Training and planning for vulnerabilities are tips that Rogue Wave’s Cope offered. “The only way to really protect yourself there is is to stay up to date on the latest patches, latest news, latest fixes, and expect them to continue… With all software, there will be more security holes, you need to plan for it, have tooling, prepare for some notification process so you can quickly learn when there is an issue, whether it’s open source or from somewhere else, that you know there’s an issue, and then have a mitigation plan in place so you know what is affected.
“If there’s a new OpenSSL patch that comes out, well, what do I do with that? How do I know which machines in my environment—either virtual or physical—need to be updated? And how do I do it? Who’s going to do it? The whole mitigation plan needs to be an ongoing, long-term effort.”
Fighting the good fight
All agree that as long as there is software, people will look to exploit weakness for whatever nefarious reason. But just because hacking ultimately can’t be stopped doesn’t mean it’s not worth the effort to try to secure software.
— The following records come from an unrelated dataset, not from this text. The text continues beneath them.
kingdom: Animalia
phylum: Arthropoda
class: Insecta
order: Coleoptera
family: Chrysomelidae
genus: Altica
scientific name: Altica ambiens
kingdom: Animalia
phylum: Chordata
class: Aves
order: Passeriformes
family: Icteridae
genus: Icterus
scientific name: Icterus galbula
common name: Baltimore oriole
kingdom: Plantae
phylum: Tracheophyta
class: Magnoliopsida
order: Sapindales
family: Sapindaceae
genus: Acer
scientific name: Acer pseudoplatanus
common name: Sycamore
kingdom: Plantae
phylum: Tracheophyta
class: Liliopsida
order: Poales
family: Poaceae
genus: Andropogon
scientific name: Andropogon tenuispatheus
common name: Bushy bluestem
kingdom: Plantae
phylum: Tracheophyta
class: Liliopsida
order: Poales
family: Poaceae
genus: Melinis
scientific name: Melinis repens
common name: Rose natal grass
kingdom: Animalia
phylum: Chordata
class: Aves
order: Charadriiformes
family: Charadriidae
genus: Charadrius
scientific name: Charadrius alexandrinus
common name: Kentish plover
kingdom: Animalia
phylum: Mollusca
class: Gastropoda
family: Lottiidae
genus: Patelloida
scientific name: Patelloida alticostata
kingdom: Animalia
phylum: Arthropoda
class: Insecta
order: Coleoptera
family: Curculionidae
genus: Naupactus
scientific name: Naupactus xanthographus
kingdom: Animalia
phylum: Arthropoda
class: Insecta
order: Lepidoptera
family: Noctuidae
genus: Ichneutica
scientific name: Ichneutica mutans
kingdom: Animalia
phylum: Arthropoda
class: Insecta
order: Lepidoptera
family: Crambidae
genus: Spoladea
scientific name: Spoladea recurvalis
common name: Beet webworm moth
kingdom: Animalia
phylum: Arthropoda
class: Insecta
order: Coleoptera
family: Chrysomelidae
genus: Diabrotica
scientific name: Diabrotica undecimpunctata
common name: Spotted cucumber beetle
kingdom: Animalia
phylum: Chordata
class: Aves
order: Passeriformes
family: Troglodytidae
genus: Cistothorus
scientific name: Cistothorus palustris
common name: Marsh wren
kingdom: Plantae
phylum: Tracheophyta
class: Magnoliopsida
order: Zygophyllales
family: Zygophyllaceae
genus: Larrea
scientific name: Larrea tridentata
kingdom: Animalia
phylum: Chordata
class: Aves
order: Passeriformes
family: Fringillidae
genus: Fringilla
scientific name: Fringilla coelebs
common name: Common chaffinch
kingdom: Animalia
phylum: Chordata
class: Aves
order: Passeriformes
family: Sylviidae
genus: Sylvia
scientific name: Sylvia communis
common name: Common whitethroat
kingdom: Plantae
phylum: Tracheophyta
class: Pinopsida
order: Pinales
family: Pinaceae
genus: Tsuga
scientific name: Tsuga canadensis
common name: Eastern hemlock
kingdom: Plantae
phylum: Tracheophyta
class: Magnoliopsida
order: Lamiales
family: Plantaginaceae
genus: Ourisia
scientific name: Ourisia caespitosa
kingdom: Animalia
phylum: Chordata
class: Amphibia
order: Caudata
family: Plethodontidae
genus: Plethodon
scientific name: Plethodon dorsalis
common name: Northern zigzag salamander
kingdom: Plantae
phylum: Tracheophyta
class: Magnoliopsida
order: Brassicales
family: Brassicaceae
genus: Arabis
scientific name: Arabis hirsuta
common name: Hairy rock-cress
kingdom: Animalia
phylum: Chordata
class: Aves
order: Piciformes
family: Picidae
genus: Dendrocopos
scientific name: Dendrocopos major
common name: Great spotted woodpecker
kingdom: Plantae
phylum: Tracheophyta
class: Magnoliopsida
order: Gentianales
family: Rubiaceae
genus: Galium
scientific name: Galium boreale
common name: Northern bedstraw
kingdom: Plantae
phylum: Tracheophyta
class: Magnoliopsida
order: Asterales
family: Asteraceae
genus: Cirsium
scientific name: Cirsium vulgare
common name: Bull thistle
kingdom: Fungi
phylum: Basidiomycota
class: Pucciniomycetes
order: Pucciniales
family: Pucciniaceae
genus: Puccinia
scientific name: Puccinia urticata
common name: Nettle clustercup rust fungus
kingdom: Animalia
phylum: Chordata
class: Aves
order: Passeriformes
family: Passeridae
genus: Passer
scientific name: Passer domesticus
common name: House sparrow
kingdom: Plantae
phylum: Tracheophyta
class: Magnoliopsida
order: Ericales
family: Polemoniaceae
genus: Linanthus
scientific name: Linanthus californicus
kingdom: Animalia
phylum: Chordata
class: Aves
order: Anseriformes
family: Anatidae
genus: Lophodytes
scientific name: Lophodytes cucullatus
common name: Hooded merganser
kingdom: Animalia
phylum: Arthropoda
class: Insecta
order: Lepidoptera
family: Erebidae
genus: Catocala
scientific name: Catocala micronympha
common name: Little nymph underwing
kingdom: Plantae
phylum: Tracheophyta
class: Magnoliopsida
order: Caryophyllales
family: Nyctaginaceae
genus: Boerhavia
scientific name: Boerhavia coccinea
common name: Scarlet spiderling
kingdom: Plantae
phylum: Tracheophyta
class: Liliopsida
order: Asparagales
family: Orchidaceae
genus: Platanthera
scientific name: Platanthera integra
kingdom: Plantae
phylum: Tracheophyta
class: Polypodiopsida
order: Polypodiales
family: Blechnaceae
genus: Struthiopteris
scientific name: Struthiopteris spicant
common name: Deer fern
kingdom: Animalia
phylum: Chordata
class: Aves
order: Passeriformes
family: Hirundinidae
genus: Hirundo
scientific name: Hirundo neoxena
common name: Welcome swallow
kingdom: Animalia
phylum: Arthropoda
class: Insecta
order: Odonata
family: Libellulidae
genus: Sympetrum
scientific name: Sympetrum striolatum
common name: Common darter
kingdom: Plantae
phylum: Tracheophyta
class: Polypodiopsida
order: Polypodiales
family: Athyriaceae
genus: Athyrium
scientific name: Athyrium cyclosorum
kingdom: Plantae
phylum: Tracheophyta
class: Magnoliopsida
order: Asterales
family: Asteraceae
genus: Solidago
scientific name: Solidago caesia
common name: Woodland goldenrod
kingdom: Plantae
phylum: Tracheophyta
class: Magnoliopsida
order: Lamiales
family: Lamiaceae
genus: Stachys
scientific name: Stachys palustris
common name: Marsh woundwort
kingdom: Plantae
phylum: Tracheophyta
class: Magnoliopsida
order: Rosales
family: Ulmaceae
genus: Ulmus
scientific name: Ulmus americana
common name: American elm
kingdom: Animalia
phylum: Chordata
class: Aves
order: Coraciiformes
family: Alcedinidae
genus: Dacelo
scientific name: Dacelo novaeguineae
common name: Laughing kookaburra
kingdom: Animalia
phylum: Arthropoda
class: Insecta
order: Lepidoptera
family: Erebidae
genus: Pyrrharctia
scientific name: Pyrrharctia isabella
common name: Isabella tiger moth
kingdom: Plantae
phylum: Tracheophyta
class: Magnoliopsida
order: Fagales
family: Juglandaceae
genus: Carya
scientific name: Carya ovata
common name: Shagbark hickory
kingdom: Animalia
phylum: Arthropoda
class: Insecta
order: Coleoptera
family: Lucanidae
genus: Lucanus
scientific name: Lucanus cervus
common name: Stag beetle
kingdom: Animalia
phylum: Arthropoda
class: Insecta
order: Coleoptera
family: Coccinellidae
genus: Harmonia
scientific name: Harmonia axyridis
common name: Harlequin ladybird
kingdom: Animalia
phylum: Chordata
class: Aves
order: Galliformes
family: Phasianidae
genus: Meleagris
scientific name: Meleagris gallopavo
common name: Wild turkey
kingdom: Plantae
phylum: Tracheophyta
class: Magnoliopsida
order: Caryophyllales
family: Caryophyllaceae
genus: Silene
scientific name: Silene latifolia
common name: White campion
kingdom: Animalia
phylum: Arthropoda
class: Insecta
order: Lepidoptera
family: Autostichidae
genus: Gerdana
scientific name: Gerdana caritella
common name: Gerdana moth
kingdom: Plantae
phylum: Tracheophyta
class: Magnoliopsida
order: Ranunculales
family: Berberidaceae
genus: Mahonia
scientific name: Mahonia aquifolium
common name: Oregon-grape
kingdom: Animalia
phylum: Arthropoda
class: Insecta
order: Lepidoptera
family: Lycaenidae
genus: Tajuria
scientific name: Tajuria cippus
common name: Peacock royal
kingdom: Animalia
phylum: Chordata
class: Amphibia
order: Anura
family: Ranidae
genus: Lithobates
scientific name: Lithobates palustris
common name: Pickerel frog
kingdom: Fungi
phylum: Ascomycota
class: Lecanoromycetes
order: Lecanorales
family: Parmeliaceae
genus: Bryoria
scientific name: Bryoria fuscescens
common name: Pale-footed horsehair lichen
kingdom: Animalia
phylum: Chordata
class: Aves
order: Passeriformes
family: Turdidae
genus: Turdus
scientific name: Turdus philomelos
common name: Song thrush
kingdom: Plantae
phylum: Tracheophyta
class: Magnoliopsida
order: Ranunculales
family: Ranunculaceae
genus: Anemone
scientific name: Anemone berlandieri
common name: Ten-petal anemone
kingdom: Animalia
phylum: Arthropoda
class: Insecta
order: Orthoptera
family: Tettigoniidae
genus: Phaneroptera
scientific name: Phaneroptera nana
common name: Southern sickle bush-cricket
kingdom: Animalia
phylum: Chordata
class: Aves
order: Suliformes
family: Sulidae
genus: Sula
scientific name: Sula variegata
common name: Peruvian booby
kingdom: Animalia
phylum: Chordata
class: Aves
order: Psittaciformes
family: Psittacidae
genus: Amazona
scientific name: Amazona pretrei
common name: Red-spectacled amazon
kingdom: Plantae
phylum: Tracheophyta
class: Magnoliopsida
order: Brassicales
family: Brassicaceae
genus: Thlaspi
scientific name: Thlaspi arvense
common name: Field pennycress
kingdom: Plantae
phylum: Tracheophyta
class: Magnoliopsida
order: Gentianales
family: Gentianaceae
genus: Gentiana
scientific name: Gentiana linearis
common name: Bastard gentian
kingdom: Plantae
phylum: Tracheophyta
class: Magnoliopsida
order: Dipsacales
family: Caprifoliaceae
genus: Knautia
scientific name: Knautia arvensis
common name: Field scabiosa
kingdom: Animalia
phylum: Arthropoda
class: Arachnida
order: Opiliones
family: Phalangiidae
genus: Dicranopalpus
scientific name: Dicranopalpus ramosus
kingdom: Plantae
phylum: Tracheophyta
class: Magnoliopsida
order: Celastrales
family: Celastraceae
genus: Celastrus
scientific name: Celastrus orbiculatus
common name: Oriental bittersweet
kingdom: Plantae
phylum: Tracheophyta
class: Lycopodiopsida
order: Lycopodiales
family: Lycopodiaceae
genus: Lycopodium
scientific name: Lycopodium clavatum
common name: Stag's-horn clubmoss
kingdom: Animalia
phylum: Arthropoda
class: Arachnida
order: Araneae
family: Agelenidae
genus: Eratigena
Rogue Wave’s Cope put it this way:
“It’s a little bit Darwinian…survival of the fittest. If you are patching these things as fast as you can in your enterprise, you’re going to fend off the hackers that are kind of at the bottom of the hacking food chain, the script kiddies and things like that. They know some basic techniques, maybe they’re old techniques even, but they still work on sites that aren’t being updated and patched. So if you’re doing your job as an enterprise and you’re applying with diligence and mitigating your risks, you’re at least going to cover the older known vulnerabilities, whereas the guy down the street who’s not doing that is going to be an easier target, and therefore the hacker that spends an hour trying to get into your site might find there’s easier pickings down the street. He’s feasting on the next guy and leaving you alone.
“It’s unfortunate, but you’re really not necessarily competing against the hackers; you’re competing against the other guys who aren’t keeping up their defenses as fast as you are. Kind of like, you need to put on your tennis shoes, not that you’re going to outrun the bear, but you’re going to outrun your friend.”